━━━ Extract provided
Through the collaboration with Brale, Visa plans to evaluate support for SBC as an additional stablecoin option for institutional settlement use cases. SBC is natively supported on the Canton Network, enabling Brale and Visa to test how privacy-preserving infrastructure can be applied to real-world institutional payment flows.

“Stablecoin settlement has shown how blockchain infrastructure can improve the speed and efficiency of money movement,” said Cuy Sheffield, Head of Crypto, Visa. “Through our work with Brale, we’re exploring how SBC on the Canton Network can support institutional settlement use cases that require both programmability and privacy controls. This collaboration helps us evaluate what it takes to bring these capabilities into production environments.”
━━━━━━
━━━ Data to examine
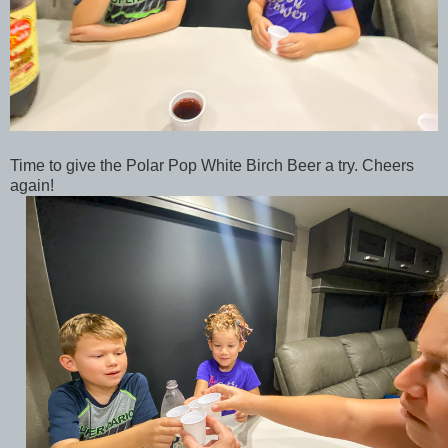
Time to give the Polar Pop White Birch Beer a try. Cheers
again!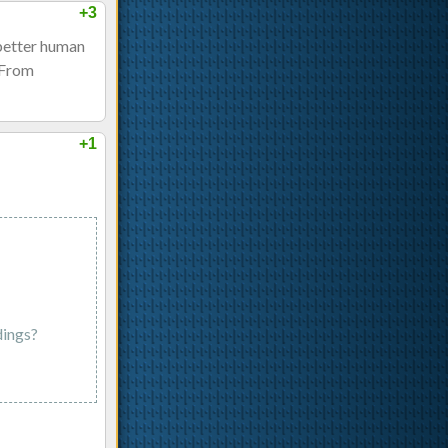
+3
 better human
. From
+1
dings?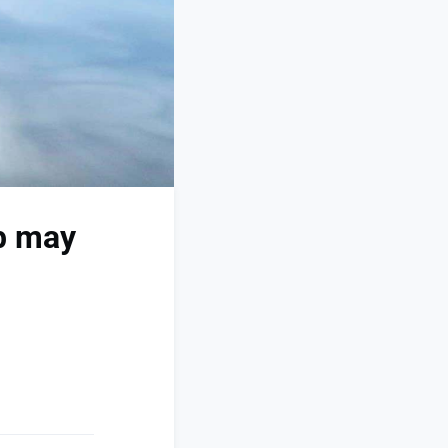
8b may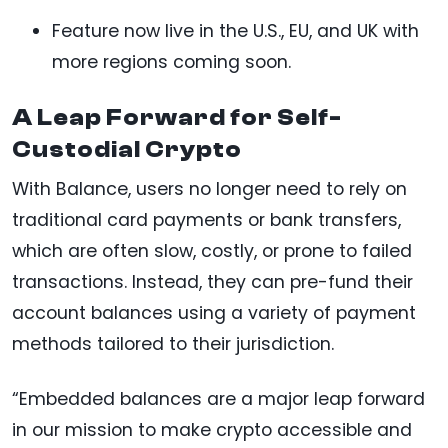
Feature now live in the U.S., EU, and UK with
more regions coming soon.
A Leap Forward for Self-
Custodial Crypto
With Balance, users no longer need to rely on
traditional card payments or bank transfers,
which are often slow, costly, or prone to failed
transactions. Instead, they can pre-fund their
account balances using a variety of payment
methods tailored to their jurisdiction.
“Embedded balances are a major leap forward
in our mission to make crypto accessible and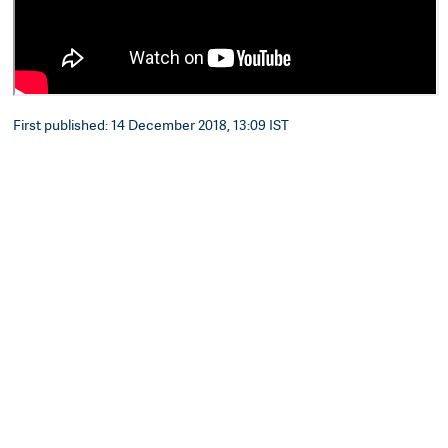
First published: 14 December 2018, 13:09 IST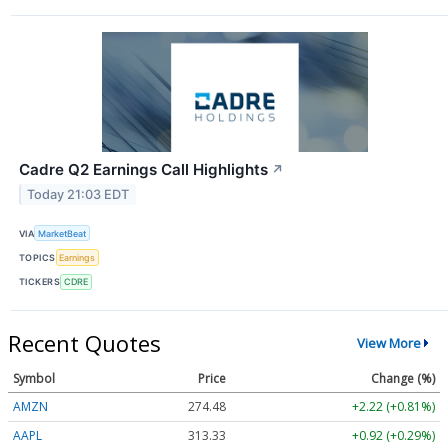
Cadre Q2 Earnings Call Highlights
↗
Today 21:03 EDT
VIA
MarketBeat
TOPICS
Earnings
TICKERS
CDRE
Recent Quotes
View More
Symbol
Price
Change (%)
AMZN
274.48
+2.22 (+0.81%)
AAPL
313.33
+0.92 (+0.29%)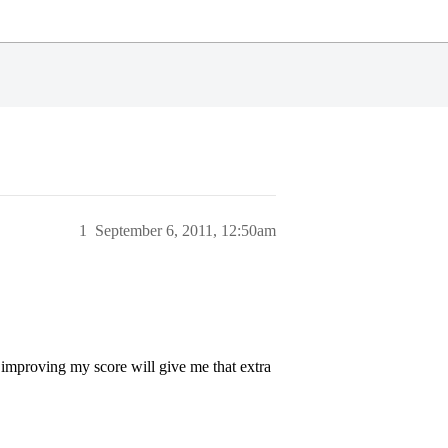
1
September 6, 2011, 12:50am
 improving my score will give me that extra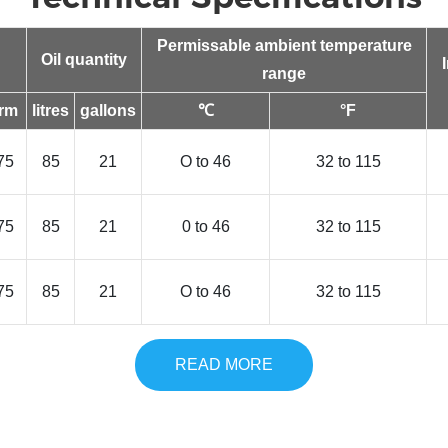
Permissable ambient temperature
Oil quantity
range
rm
litres
gallons
℃
°F
75
85
21
O to 46
32 to 115
75
85
21
0 to 46
32 to 115
75
85
21
O to 46
32 to 115
READ MORE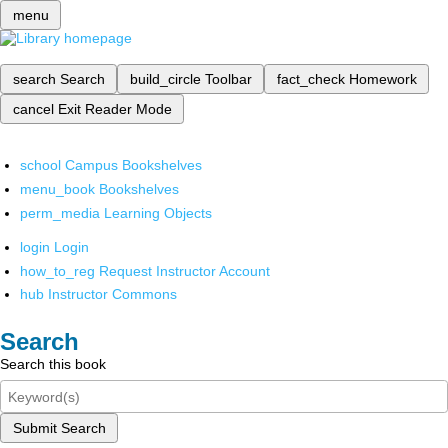
menu
search
Search
build_circle
Toolbar
fact_check
Homework
cancel
Exit Reader Mode
school
Campus Bookshelves
menu_book
Bookshelves
perm_media
Learning Objects
login
Login
how_to_reg
Request Instructor Account
hub
Instructor Commons
Search
Search this book
Submit Search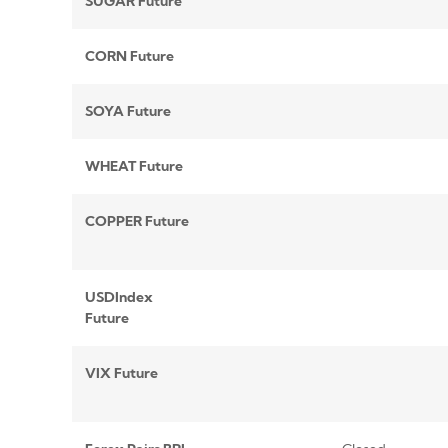
SUGAR Future
CORN Future
SOYA Future
WHEAT Future
COPPER Future
USDIndex
Future
VIX Future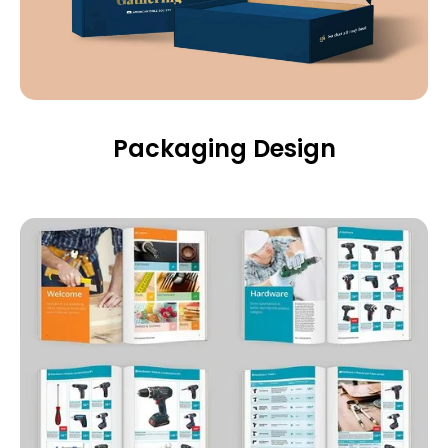
Packaging Design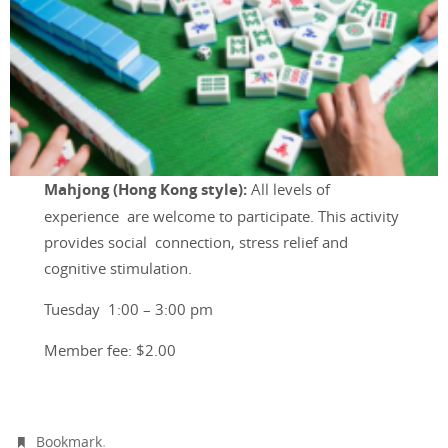
Mahjong (Hong Kong style)
:
All levels of
experience are welcome to participate. This activity
provides social connection, stress relief and
cognitive stimulation.
Tuesday 1:00 – 3:00 pm
Member fee: $2.00
.
Bookmark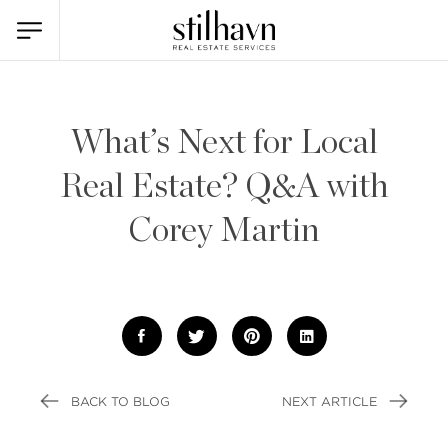
What’s Next for Local
Real Estate? Q&A with
Corey Martin
BACK TO BLOG
NEXT ARTICLE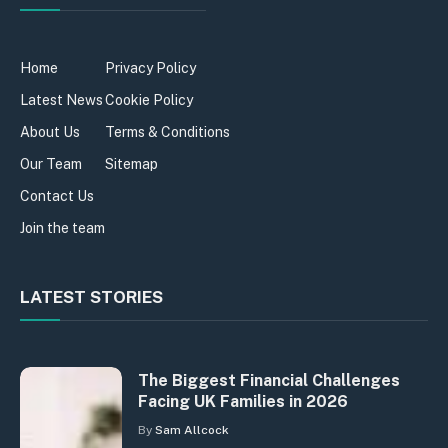
Home
Privacy Policy
Latest News
Cookie Policy
About Us
Terms & Conditions
Our Team
Sitemap
Contact Us
Join the team
LATEST STORIES
The Biggest Financial Challenges
Facing UK Families in 2026
By
Sam Allcock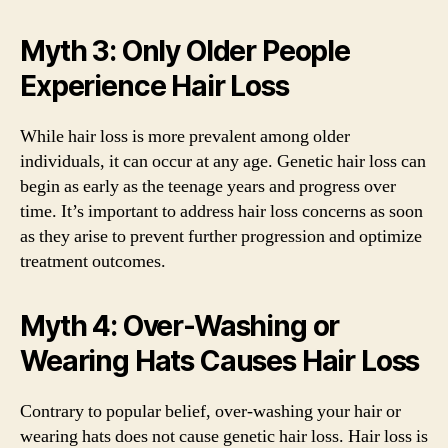
Myth 3: Only Older People
Experience Hair Loss
While hair loss is more prevalent among older
individuals, it can occur at any age. Genetic hair loss can
begin as early as the teenage years and progress over
time. It’s important to address hair loss concerns as soon
as they arise to prevent further progression and optimize
treatment outcomes.
Myth 4: Over-Washing or
Wearing Hats Causes Hair Loss
Contrary to popular belief, over-washing your hair or
wearing hats does not cause genetic hair loss. Hair loss is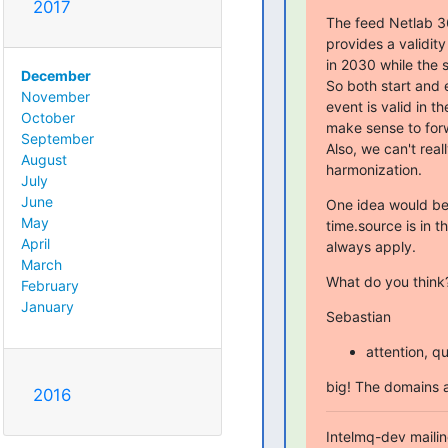
2017
The feed Netlab 36
provides a validit
in 2030 while the s
December
So both start and e
November
event is valid in th
October
make sense to forw
September
Also, we can't real
August
harmonization.
July
June
One idea would be t
May
time.source is in t
April
always apply.
March
What do you think
February
January
Sebastian
attention, qu
big! The domains a
2016
Intelmq-dev mailing 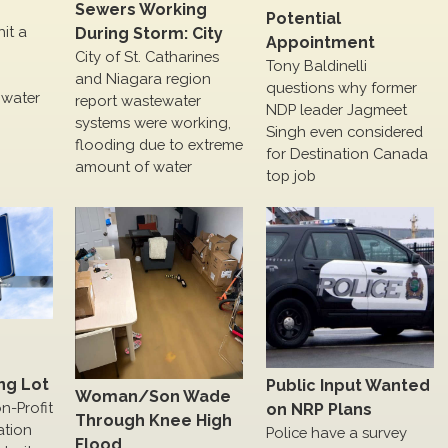
Sewers Working
Potential
hit a
During Storm: City
Appointment
City of St. Catharines
Tony Baldinelli
and Niagara region
questions why former
 water
report wastewater
NDP leader Jagmeet
systems were working,
Singh even considered
flooding due to extreme
for Destination Canada
amount of water
top job
ng Lot
Public Input Wanted
Woman/Son Wade
on-Profit
on NRP Plans
Through Knee High
ation
Police have a survey
Flood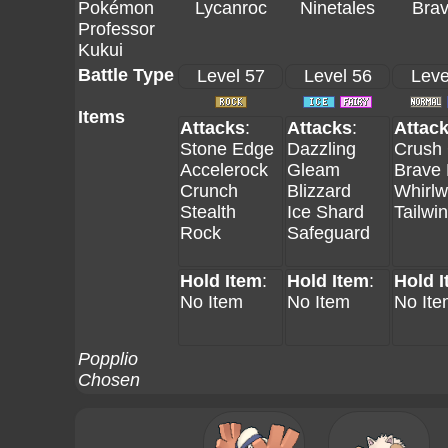
Pokémon
Lycanroc
Ninetales
Brav
Professor
Kukui
Battle Type
Level 57
Level 56
Leve
Items
Attacks
:
Attacks
:
Attac
Stone Edge
Dazzling
Crush
Accelerock
Gleam
Brave 
Crunch
Blizzard
Whirlw
Stealth
Ice Shard
Tailwi
Rock
Safeguard
Hold Item
:
Hold Item
:
Hold 
No Item
No Item
No Ite
Popplio
Chosen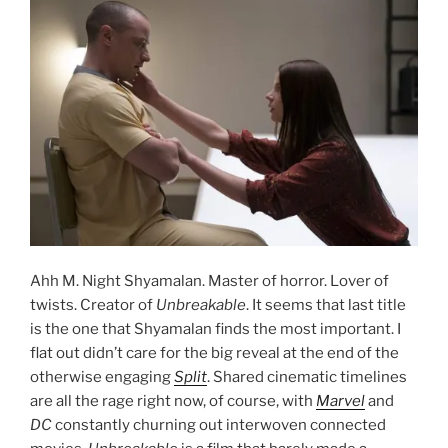
Ahh M. Night Shyamalan. Master of horror. Lover of
twists. Creator of
Unbreakable
. It seems that last title
is the one that Shyamalan finds the most important. I
flat out didn’t care for the big reveal at the end of the
otherwise engaging
Split
. Shared cinematic timelines
are all the rage right now, of course, with
Marvel
and
DC
constantly churning out interwoven connected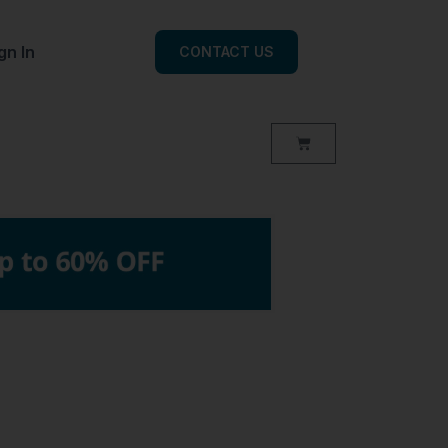
gn In
CONTACT US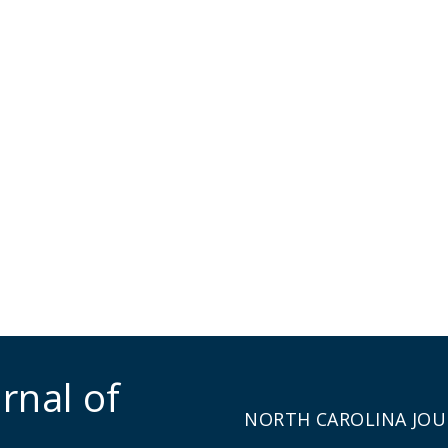
rnal of
NORTH CAROLINA JOU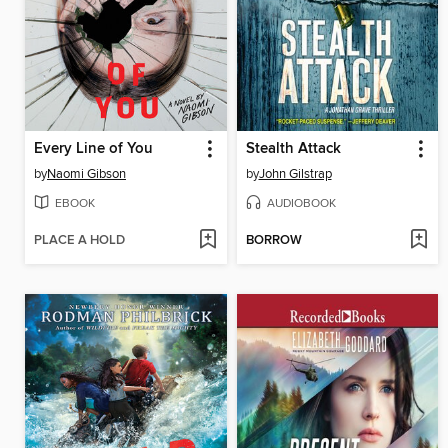
Every Line of You
Stealth Attack
by
Naomi Gibson
by
John Gilstrap
EBOOK
AUDIOBOOK
PLACE A HOLD
BORROW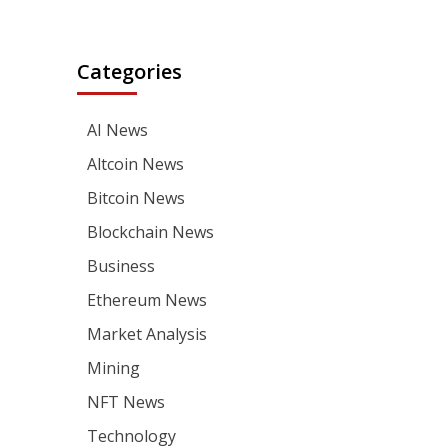
Categories
AI News
Altcoin News
Bitcoin News
Blockchain News
Business
Ethereum News
Market Analysis
Mining
NFT News
Technology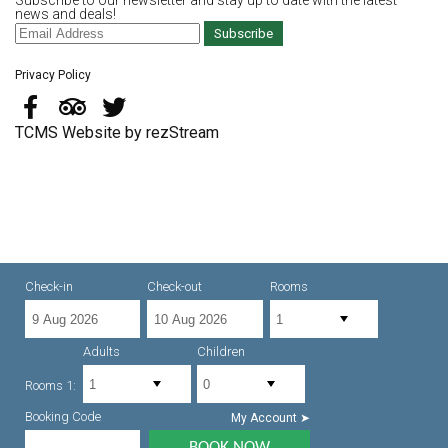
Subscribe to our newsletter and stay up to date with the latest
news and deals!
Subscribe
Privacy Policy
TCMS Website by rezStream
Check-in
Check-out
Rooms
Adults
Children
Rooms 1:
Booking Code
My Account ➤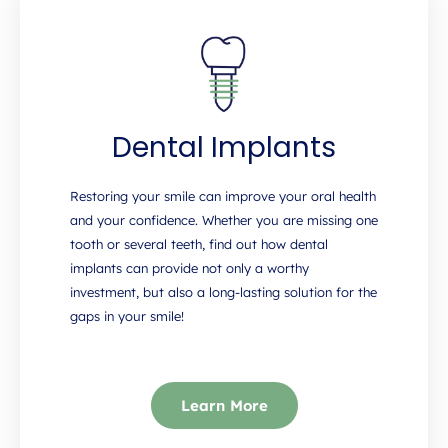
Dental Implants
Restoring your smile can improve your oral health
and your confidence. Whether you are missing one
tooth or several teeth, find out how dental
implants can provide not only a worthy
investment, but also a long-lasting solution for the
gaps in your smile!
Learn More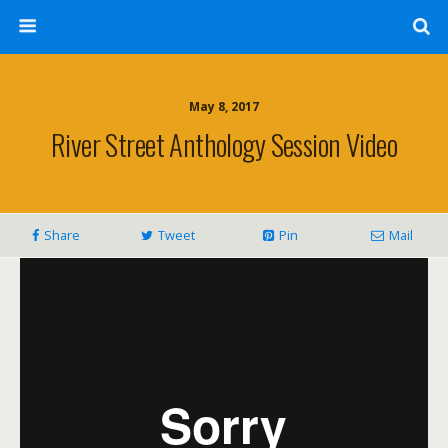
May 8, 2017
River Street Anthology Session Video
Share
Tweet
Pin
Mail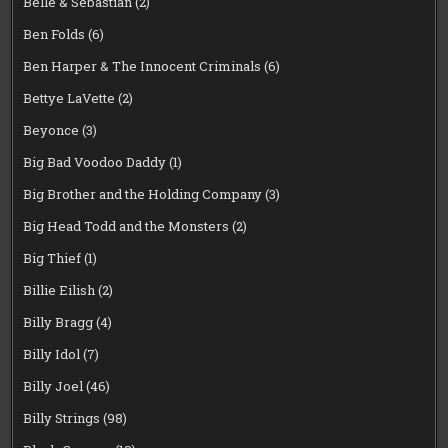
Belle & Sebastian
(2)
Ben Folds
(6)
Ben Harper & The Innocent Criminals
(6)
Bettye LaVette
(2)
Beyonce
(3)
Big Bad Voodoo Daddy
(1)
Big Brother and the Holding Company
(3)
Big Head Todd and the Monsters
(2)
Big Thief
(1)
Billie Eilish
(2)
Billy Bragg
(4)
Billy Idol
(7)
Billy Joel
(46)
Billy Strings
(98)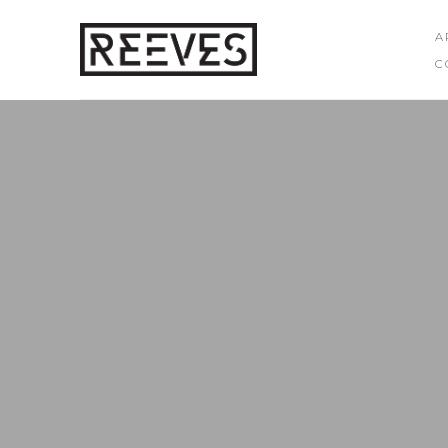
A
C
Search by keyword, artist name, artwork title or exhibition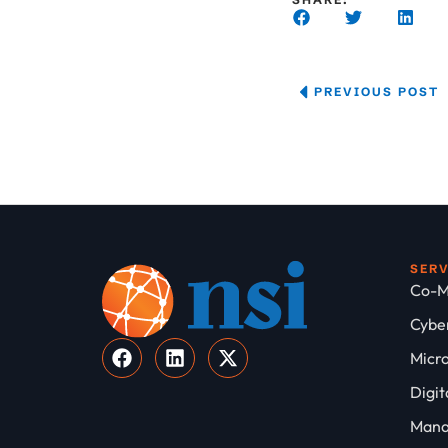
PREVIOUS POST
SER
Co-M
Cyber
Micro
Digit
Mana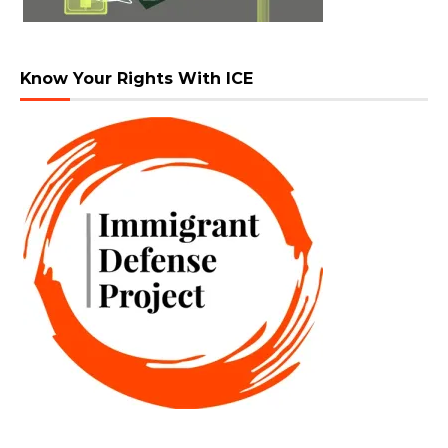
Know Your Rights With ICE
━━━━━━
> [Exercise objective]:
Write the next part of the announcement about Visa's work with Brale on the SBC stablecoin, picking up after its last sentence.

> [Answer box]:
“Financial institutions are increasingly looking for stablecoin infrastructure that meets their operational, regulatory, and privacy requirements,” said Ben Milne, founder and CEO of Brale. “Working with Visa to explore SBC on Canton is an important step toward making stablecoin-based settlement more practical and scalable for real-world payment flows.”

Visa believes stablecoins represent a scalable, next-generation settlement layer for global payments. Through collaborations like this, the company continues to advance how blockchain infrastructure can support the privacy, compliance, and interoperability standards required by financial institutions and payment networks.